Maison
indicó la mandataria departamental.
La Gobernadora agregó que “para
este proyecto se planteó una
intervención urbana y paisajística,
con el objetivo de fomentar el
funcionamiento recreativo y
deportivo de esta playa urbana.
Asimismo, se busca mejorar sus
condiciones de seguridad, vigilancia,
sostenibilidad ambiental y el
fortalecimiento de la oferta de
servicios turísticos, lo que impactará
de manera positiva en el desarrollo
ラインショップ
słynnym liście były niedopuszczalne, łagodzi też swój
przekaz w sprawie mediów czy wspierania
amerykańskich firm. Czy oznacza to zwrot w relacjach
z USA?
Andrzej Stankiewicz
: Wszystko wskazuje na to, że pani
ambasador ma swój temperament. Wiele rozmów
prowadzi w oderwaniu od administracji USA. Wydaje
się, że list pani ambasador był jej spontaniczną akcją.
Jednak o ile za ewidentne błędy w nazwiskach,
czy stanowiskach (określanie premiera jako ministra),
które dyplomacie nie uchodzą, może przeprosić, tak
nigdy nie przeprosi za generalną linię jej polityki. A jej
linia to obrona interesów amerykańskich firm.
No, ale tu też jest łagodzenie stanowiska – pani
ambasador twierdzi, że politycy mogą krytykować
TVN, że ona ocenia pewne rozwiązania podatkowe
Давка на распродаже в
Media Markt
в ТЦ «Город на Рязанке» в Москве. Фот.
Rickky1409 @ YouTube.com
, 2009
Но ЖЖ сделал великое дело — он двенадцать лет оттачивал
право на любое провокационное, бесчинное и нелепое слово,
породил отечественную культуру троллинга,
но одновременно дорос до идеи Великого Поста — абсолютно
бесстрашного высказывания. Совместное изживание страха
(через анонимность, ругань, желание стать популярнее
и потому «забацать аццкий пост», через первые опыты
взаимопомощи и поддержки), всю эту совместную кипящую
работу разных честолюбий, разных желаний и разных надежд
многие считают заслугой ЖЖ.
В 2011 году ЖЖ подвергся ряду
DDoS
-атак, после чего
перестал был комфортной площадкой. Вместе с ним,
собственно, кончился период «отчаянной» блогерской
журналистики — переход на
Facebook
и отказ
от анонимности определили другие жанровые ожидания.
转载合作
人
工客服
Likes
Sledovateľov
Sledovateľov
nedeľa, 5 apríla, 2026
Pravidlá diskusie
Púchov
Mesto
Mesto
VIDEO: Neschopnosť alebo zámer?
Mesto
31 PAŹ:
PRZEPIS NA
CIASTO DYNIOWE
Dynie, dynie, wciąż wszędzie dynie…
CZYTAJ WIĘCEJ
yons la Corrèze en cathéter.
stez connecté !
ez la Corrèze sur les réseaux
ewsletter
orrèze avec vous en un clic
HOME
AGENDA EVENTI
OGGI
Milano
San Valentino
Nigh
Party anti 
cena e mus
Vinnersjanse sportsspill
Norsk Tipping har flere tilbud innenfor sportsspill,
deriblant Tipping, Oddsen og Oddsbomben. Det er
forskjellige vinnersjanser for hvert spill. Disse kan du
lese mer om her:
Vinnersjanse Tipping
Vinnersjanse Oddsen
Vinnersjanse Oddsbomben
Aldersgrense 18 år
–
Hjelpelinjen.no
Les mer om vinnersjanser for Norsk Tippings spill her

• [Work required]:
Can you copy out the text of every record above again, line by line, with each character unchanged?

• [Reply to the task]:
Maison
indicó la mandataria departamental.
La Gobernadora agregó que “para
este proyecto se planteó una
intervención urbana y paisajística,
con el objetivo de fomentar el
funcionamiento recreativo y
deportivo de esta playa urbana.
Asimismo, se busca mejorar sus
condiciones de seguridad, vigilancia,
sostenibilidad ambiental y el
fortalecimiento de la oferta de
servicios turísticos, lo que impactará
de manera positiva en el desarrollo
ラインショップ
słynnym liście były niedopuszczalne, łagodzi też swój
przekaz w sprawie mediów czy wspierania
amerykańskich firm. Czy oznacza to zwrot w relacjach
z USA?
Andrzej Stankiewicz
: Wszystko wskazuje na to, że pani
ambasador ma swój temperament. Wiele rozmów
prowadzi w oderwaniu od administracji USA. Wydaje
się, że list pani ambasador był jej spontaniczną akcją.
Jednak o ile za ewidentne błędy w nazwiskach,
czy stanowiskach (określanie premiera jako ministra),
które dyplomacie nie uchodzą, może przeprosić, tak
nigdy nie przeprosi za generalną linię jej polityki. A jej
linia to obrona interesów amerykańskich firm.
No, ale tu też jest łagodzenie stanowiska – pani
ambasador twierdzi, że politycy mogą krytykować
TVN, że ona ocenia pewne rozwiązania podatkowe
Давка на распродаже в
Media Markt
в ТЦ «Город на Рязанке» в Москве. Фот.
Rickky1409 @ YouTube.com
, 2009
Но ЖЖ сделал великое дело — он двенадцать лет оттачивал
право на любое провокационное, бесчинное и нелепое слово,
породил отечественную культуру троллинга,
но одновременно дорос до идеи Великого Поста — абсолютно
бесстрашного высказывания. Совместное изживание страха
(через анонимность, ругань, желание стать популярнее
и потому «забацать аццкий пост», через первые опыты
взаимопомощи и поддержки), всю эту совместную кипящую
работу разных честолюбий, разных желаний и разных надежд
многие считают заслугой ЖЖ.
В 2011 году ЖЖ подвергся ряду
DDoS
-атак, после чего
перестал был комфортной площадкой. Вместе с ним,
собственно, кончился период «отчаянной» блогерской
журналистики — переход на
Facebook
и отказ
от анонимности определили другие жанровые ожидания.
转载合作
人
工客服
Likes
Sledovateľov
Sledovateľov
nedeľa, 5 apríla, 2026
Pravidlá diskusie
Púchov
Mesto
Mesto
VIDEO: Neschopnosť alebo zámer?
Mesto
31 PAŹ:
PRZEPIS NA
CIASTO DYNIOWE
Dynie, dynie, wciąż wszędzie dynie…
CZYTAJ WIĘCEJ
yons la Corrèze en cathéter.
stez connecté !
ez la Corrèze sur les réseaux
ewsletter
orrèze avec vous en un clic
HOME
AGENDA EVENTI
OGGI
Milano
San Valentino
Nigh
Party anti 
cena e mus
Vinnersjanse sportsspill
Norsk Tipping har flere tilbud innenfor sportsspill,
deriblant Tipping, Oddsen og Oddsbomben. Det er
forskjellige vinnersjanser for hvert spill. Disse kan du
lese mer om her:
Vinnersjanse Tipping
Vinnersjanse Oddsen
Vinnersjanse Oddsbomben
Aldersgrense 18 år
–
Hjelpelinjen.no
Les mer om vinnersjanser for Norsk Tippings spill her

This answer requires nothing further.